Heterosegmented Perturbed-Chain Statistical Associating Fluid Theory as a Robust and Accurate Tool for Modeling of Various Alkanes. 1. Pure Fluids

Heterosegmented molecular models based on statistical associating fluid theory (SAFT) seem to be very promising and robust tools for modeling thermodynamic properties of fluid mixtures. They differ from conventional SAFT-based methodologies as they take into account varying sizes and interactions of segments constituting chain molecules. Those different types of segments can be assigned to functional groups, and hence, the group contribution (GC) method is incorporated in a straightforward manner into the SAFT approach.
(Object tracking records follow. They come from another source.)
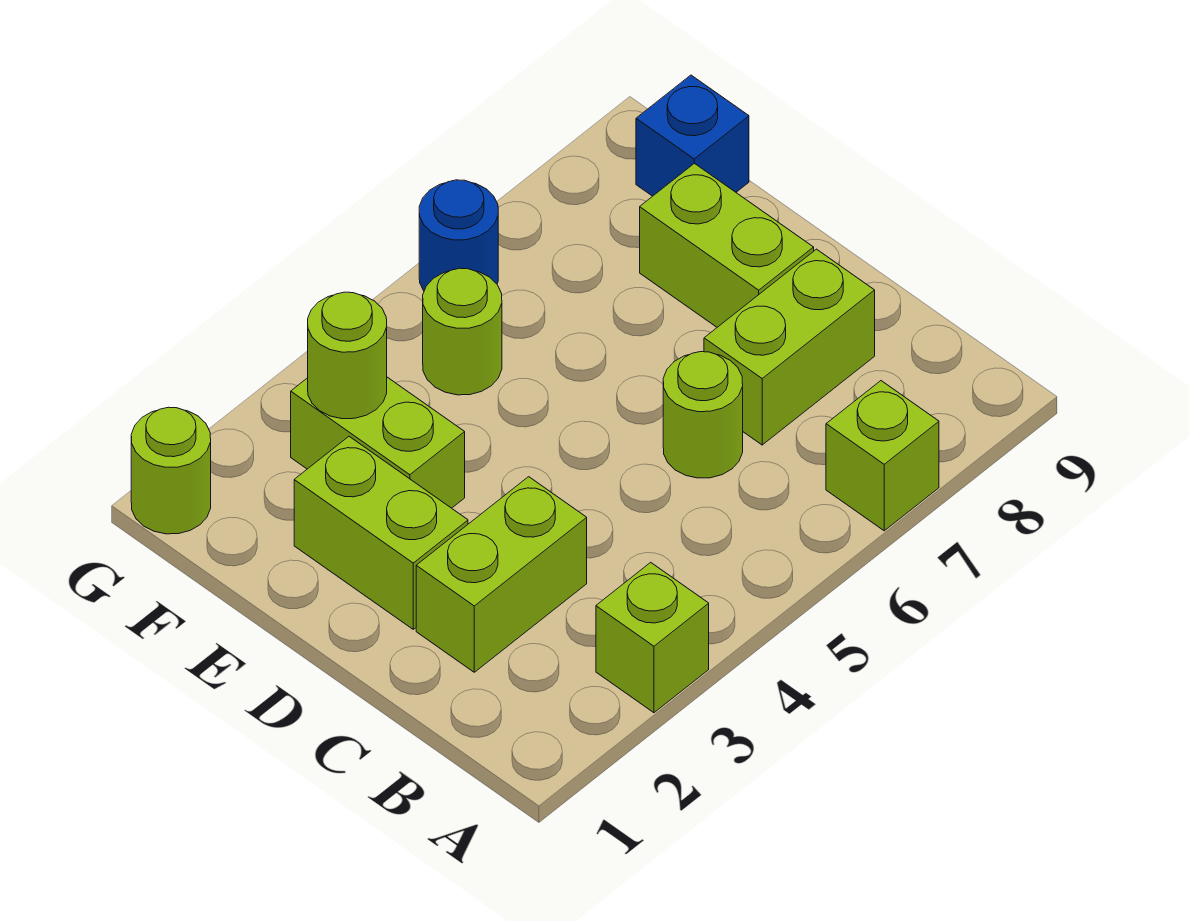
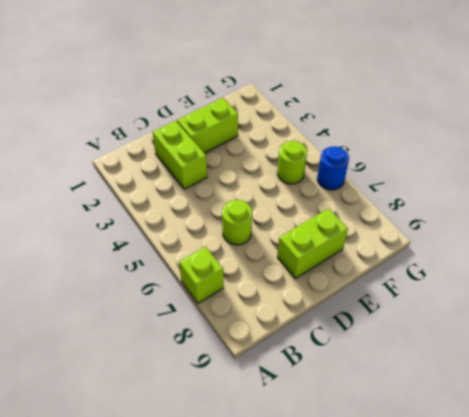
none -> lime brick A3 level 1
none -> lime brick C7:C8 level 1
none -> lime brick E3:F3 level 1

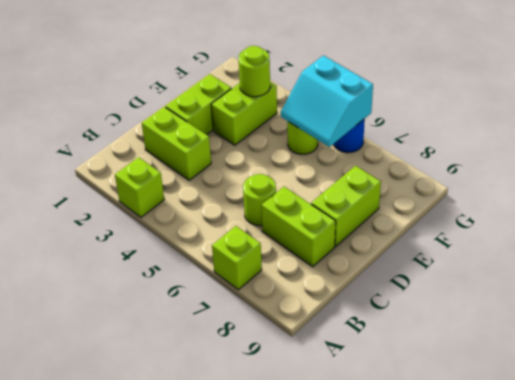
cyan slope F5:G6 level 2 top G -> none
none -> blue brick F9 level 1
none -> lime round brick G1 level 1

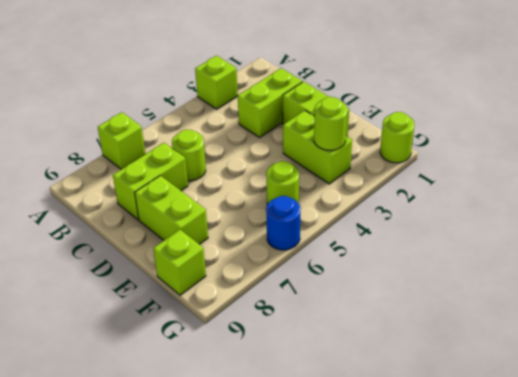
lime brick F9 level 1 -> blue brick F9 level 1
In this contribution, we applied a heterosegmented version of perturbed-chain SAFT (hs-PC-SAFT) for modeling thermodynamic behavior of a great variety of pure saturated hydrocarbons, including n-alkanes, branched alkanes, and alkyl-monosubstituted cyclohexanes and cyclopentanes. All the investigated compounds were assumed to be composed of 11 distinct functional groups defined within the GC model. The properties under consideration were saturated liquid and vapor density, vapor pressure, enthalpy of vaporization, surface tension, isobaric heat capacity, speed of sound, the Joule-Thomson coefficient, the Joule-Thomson inversion curve, and the second virial coefficient. The respective model parameters (segments number m(i), segment diameter sigma(i)) for each defined functional group i as well as self- and/or cross-interaction parameters (u(ij)/k(B)) for each pair of groups i-j were determined by fitting experimental saturated liquid densities and vapor pressures of some selected alkanes over a wide range of temperature. Then, the optimized parameters were used to predict the properties of other compounds, and finally, the resulting predictions were compared to those obtained by using different similar methods described in the literature. It was shown that an overall predictive capacity of the hs-PC-SAFT approach is comparable to other similar methods based on variable-range SAFT (SAFT-VR) and superior over the conventional homosegmented SAFT models involving groups contributions.